Association of Apolipoprotein E Gene Polymorphisms with Polycystic Ovary Syndrome: A Case-Control Study

Abstract

Objective: To compare the distribution of ApoE polymorphisms between women with PCOS and healthy controls to explore whether specific ApoE genotypes contribute to the genetic susceptibility of developing PCOS, and to investigate the association between APOE gene polymorphisms and lipid profiles in PCOS patients. Methods: A case-control study was conducted between November 2023 and January 2025, enrolling 120 women with PCOS diagnosed according to Rotterdam criteria and 60 age-matched healthy controls. Participants underwent comprehensive clinical assessment, hormonal evaluation (FSH, LH, total and free testosterone), lipid profiling, and inflammatory marker analysis. DNA extraction was performed from whole blood, followed by PCR amplification and direct sequencing of ApoE gene fragments containing SNPs rs429358 and rs7412. Results: PCOS participants demonstrated significantly higher age, body weight, and height compared to controls (p<0.05). Hormonal analysis revealed characteristic PCOS patterns with elevated LH, total testosterone, free testosterone, and C-reactive protein levels, alongside reduced FSH concentrations (p<0.001).
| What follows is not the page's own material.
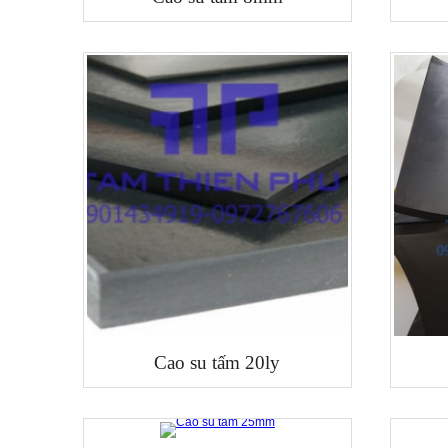
Cao su tấm 20ly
Lipid profile analysis showed significantly higher total cholesterol and LDL levels, with lower HDL concentrations in PCOS patients (p<0.05). Genetic analysis identified three ApoE genotypes (ε3ε3, ε2ε3, ε3ε4), with ε3ε3 being most prevalent in both groups. No significant differences were observed in ApoE genotype or allele distribution between PCOS patients and controls (p>0.05). However, within the PCOS group, ε4 allele carriers exhibited significantly elevated total cholesterol (p=0.039), triglycerides (p=0.013), and VLDL levels (p=0.026) compared to ε2 and ε3 carriers. Conclusions: ApoE gene polymorphisms do not appear to significantly influence PCOS susceptibility, as genotype distributions were comparable between patients and controls. However, ApoE variants, particularly the ε4 allele, may modulate metabolic dysfunction severity in women with established PCOS, potentially affecting cardiovascular risk stratification and therapeutic management approaches.